======== Page excerpt ========
Anyone that has been married will tell you that suppliers seem to add an extra zero when the word wedding is mentioned. It initially proved difficult to find someone with experience of planning a wedding in a small Sicilian town. When we did, we were distinctly unimpressed with the response of those we approached, even though some had been recommended. We decided to find our own venue, photographers, florists etc. I could go on yet we all know detail that goes into a “one-off” event is immense.

My wonderful wife dovetailed with her equally delightful sister in Sicily to find everything and everyone we needed by asking their existing contacts. Josie, Maria and I agreed we had to meet everyone face to face before we picked them. That wasn’t easy yet it was imperative because the day had to go without a hitch. And there were a lot of cogs in this wedding wheel.

Does ‘word of mouth’ always work?

Just one example was our want for two photographers who had worked together before. If one couldn’t travel we wanted a reserve and we found such a pair in Cambridge via word of mouth. These were one of few UK based suppliers. Coincidentally, I had been asked to work for Best of Cambridge who had heard about workshops I had delivered for Best of Richmond. I was able ask my Cambridge contacts about the photographers too and that gave me even more confidence. We went on to make sure I delivered the workshops and met the photographers on the same day. My wife makes these things happen!
======== Provided information ========
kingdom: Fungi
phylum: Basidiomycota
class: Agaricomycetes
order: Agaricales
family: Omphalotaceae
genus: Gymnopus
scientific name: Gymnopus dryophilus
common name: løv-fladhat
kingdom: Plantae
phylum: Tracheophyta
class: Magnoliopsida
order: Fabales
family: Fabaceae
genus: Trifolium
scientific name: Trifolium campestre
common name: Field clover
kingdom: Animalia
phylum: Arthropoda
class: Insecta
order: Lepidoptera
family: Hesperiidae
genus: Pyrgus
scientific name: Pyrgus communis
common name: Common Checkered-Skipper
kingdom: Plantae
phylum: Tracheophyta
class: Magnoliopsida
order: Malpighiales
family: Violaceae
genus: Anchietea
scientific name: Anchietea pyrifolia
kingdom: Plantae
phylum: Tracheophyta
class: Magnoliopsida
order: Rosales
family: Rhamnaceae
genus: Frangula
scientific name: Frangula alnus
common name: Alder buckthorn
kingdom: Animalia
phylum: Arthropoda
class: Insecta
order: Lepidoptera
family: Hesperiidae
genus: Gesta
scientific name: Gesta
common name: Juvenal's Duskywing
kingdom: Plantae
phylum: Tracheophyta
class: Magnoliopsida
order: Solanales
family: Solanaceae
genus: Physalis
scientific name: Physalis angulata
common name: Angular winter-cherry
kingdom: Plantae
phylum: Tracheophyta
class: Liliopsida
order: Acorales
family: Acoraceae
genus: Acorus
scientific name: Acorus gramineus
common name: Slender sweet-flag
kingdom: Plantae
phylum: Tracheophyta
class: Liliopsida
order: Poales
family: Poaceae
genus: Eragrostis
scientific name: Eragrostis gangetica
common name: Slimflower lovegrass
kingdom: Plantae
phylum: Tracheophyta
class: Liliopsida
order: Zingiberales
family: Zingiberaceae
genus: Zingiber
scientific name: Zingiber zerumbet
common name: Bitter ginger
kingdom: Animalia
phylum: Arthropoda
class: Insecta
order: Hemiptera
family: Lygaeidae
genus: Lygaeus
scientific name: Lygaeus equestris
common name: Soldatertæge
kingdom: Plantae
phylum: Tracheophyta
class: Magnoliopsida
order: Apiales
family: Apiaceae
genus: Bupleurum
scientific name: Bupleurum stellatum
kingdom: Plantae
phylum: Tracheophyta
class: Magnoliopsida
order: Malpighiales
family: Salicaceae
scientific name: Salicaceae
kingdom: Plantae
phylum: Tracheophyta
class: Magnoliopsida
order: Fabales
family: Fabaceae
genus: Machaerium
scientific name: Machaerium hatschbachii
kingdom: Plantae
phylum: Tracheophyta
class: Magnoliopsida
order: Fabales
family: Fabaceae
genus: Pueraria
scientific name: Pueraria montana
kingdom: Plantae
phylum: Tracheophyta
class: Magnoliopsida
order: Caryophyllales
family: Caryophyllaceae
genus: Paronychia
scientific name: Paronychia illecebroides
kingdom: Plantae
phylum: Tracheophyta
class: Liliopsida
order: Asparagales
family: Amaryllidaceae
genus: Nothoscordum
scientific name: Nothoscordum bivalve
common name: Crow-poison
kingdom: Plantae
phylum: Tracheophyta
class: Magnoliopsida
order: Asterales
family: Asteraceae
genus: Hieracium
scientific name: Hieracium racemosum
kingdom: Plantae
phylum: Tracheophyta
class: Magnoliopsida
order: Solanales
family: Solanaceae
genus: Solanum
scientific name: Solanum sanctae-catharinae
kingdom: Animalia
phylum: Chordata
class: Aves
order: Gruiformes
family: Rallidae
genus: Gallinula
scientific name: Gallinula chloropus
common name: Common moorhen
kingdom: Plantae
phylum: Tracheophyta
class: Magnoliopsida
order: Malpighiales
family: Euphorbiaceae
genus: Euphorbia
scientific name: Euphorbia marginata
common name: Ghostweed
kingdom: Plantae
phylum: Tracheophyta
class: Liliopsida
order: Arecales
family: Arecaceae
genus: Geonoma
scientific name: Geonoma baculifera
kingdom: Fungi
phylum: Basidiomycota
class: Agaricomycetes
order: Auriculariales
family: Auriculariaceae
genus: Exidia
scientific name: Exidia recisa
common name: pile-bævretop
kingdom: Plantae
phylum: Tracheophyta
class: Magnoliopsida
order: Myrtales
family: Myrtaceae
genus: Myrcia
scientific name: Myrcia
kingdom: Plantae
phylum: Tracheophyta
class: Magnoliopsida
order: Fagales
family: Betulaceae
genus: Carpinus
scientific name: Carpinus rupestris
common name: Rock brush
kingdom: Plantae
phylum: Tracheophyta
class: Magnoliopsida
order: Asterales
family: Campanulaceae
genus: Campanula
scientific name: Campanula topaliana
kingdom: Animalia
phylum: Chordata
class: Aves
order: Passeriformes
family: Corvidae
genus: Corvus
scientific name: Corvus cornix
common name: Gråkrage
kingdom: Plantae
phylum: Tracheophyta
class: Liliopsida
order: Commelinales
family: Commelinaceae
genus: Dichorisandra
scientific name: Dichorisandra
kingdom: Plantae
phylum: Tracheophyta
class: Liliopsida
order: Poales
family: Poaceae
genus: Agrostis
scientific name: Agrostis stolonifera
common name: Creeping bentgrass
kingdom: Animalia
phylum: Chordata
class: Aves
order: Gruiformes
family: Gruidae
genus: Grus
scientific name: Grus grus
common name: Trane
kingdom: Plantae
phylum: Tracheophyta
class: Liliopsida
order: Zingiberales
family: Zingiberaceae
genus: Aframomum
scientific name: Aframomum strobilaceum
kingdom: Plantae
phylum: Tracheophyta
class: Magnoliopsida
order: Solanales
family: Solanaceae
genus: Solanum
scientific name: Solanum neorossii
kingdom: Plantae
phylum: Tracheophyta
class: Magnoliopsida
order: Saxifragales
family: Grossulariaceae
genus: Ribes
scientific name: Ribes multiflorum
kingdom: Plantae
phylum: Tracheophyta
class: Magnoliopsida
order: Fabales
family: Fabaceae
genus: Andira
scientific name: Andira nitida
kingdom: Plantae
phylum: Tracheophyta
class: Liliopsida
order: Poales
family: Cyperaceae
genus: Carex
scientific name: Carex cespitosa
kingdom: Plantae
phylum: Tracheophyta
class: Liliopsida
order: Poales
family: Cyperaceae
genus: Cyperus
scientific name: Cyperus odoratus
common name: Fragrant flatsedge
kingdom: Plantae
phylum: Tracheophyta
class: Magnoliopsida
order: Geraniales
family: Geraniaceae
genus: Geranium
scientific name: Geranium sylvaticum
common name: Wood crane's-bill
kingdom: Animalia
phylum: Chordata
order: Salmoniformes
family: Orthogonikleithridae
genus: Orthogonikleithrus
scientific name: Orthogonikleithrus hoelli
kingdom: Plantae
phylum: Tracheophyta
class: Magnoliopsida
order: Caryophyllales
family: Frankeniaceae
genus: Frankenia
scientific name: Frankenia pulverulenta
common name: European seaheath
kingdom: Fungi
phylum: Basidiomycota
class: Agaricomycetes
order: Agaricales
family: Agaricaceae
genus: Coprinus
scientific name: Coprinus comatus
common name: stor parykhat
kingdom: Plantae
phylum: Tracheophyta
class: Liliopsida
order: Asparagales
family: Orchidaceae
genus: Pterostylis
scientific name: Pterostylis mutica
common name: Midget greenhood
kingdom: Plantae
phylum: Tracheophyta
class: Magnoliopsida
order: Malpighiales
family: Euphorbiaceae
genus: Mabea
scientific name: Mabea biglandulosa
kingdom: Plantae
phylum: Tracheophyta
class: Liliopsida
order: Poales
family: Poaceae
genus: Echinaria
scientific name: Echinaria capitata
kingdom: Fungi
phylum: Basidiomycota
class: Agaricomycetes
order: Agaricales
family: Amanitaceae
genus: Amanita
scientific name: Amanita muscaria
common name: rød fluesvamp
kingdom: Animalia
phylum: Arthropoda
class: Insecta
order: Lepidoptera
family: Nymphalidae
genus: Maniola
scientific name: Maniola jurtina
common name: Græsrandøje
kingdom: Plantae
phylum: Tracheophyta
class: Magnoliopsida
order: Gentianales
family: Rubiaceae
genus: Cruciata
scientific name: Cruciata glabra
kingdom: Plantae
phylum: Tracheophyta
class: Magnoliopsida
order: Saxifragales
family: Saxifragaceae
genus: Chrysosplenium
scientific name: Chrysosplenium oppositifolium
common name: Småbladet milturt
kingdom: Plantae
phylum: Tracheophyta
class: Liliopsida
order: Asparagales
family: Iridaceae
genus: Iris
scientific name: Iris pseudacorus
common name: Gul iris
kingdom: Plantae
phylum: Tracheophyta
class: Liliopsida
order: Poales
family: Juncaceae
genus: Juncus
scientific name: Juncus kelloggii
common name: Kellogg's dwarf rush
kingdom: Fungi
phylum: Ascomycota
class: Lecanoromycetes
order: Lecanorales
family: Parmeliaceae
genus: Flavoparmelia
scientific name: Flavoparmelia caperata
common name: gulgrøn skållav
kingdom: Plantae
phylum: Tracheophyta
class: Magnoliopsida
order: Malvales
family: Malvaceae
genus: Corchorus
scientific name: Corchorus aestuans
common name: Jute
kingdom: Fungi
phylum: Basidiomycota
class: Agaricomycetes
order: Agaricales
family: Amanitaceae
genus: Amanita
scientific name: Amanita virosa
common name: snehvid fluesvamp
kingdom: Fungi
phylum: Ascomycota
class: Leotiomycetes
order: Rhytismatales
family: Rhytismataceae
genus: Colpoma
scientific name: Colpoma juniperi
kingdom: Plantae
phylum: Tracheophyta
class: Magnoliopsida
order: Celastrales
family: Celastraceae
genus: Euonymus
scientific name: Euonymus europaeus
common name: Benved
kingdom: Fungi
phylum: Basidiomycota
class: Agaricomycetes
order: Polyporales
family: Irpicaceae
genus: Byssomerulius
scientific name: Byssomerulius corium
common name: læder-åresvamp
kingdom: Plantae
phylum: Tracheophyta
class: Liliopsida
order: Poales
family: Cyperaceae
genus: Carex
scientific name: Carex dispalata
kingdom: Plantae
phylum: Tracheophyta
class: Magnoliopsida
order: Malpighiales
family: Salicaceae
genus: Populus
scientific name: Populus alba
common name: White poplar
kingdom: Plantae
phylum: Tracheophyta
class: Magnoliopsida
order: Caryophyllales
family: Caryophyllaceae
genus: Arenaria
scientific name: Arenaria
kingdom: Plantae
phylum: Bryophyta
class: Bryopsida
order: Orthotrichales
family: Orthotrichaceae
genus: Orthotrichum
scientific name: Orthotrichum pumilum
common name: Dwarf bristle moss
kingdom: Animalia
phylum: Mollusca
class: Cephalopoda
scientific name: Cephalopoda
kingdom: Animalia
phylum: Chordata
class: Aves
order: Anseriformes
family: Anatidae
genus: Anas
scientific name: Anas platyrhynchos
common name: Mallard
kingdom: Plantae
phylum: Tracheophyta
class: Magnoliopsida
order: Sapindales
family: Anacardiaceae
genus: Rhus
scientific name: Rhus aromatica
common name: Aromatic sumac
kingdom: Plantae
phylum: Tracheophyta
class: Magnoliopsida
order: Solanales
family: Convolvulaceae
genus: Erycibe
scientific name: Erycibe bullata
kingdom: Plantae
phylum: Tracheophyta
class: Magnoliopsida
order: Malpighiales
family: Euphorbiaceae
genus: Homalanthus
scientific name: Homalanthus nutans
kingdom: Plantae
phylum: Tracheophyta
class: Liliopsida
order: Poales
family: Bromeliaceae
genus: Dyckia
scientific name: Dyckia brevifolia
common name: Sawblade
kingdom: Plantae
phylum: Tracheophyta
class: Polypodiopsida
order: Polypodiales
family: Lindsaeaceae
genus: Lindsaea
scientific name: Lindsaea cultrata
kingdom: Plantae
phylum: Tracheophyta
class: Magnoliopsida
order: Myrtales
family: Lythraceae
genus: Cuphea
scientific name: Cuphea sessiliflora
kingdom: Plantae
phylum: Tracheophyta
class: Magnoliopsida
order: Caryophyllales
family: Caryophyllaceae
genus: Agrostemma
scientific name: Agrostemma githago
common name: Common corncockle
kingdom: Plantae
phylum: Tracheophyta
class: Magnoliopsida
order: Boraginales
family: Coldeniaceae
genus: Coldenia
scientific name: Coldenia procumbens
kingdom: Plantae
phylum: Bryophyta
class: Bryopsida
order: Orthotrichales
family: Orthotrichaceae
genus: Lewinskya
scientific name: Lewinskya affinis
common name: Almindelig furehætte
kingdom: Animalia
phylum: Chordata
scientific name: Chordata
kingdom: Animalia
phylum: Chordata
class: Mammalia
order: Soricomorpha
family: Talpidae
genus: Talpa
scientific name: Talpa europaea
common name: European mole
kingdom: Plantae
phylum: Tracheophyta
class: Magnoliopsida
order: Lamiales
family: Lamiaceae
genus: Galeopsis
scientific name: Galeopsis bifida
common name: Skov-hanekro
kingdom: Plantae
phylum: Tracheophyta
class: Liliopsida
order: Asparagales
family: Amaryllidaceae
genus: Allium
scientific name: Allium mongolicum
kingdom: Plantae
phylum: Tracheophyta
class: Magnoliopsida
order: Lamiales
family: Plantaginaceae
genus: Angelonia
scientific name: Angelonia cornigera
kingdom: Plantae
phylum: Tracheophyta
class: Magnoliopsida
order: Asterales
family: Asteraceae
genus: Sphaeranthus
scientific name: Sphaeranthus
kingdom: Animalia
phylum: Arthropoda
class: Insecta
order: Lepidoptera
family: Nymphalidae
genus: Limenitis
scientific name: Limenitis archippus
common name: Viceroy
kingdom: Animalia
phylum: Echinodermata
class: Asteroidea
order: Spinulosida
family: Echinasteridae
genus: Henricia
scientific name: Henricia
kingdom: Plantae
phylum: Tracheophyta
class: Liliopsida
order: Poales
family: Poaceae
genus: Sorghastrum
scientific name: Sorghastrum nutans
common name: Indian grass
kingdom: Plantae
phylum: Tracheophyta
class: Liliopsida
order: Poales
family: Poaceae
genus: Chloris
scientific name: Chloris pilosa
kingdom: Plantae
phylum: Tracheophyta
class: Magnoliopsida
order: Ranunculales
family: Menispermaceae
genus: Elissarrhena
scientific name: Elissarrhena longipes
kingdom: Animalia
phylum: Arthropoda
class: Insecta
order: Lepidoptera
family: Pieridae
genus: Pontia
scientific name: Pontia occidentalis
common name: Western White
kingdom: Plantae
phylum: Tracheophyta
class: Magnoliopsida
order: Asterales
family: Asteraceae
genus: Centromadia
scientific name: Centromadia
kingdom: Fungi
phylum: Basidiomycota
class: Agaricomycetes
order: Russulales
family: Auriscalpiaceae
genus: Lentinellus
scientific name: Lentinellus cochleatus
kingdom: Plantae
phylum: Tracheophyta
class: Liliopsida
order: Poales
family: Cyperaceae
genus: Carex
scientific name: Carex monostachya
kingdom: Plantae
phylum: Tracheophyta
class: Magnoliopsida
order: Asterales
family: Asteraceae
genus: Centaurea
========
> Tasks to complete
**a)** In the passage about planning a Sicilian wedding, rewrite the stretch from "Just one example" up to and including "these things happen!", swapping "Cambridge" for "Oxford".
**b)** Turn the records into a numbered list, starting at the line with "scientific name: Centromadia" and running through the last line of the records. Leave out any blank lines.

> Expected outputs
**a)**
Just one example was our want for two photographers who had worked together before. If one couldn’t travel we wanted a reserve and we found such a pair in Oxford via word of mouth. These were one of few UK based suppliers. Coincidentally, I had been asked to work for Best of Oxford who had heard about workshops I had delivered for Best of Richmond. I was able ask my Oxford contacts about the photographers too and that gave me even more confidence. We went on to make sure I delivered the workshops and met the photographers on the same day. My wife makes these things happen!

**b)**
1. scientific name: Centromadia
2. kingdom: Fungi
3. phylum: Basidiomycota
4. class: Agaricomycetes
5. order: Russulales
6. family: Auriscalpiaceae
7. genus: Lentinellus
8. scientific name: Lentinellus cochleatus
9. kingdom: Plantae
10. phylum: Tracheophyta
11. class: Liliopsida
12. order: Poales
13. family: Cyperaceae
14. genus: Carex
15. scientific name: Carex monostachya
16. kingdom: Plantae
17. phylum: Tracheophyta
18. class: Magnoliopsida
19. order: Asterales
20. family: Asteraceae
21. genus: Centaurea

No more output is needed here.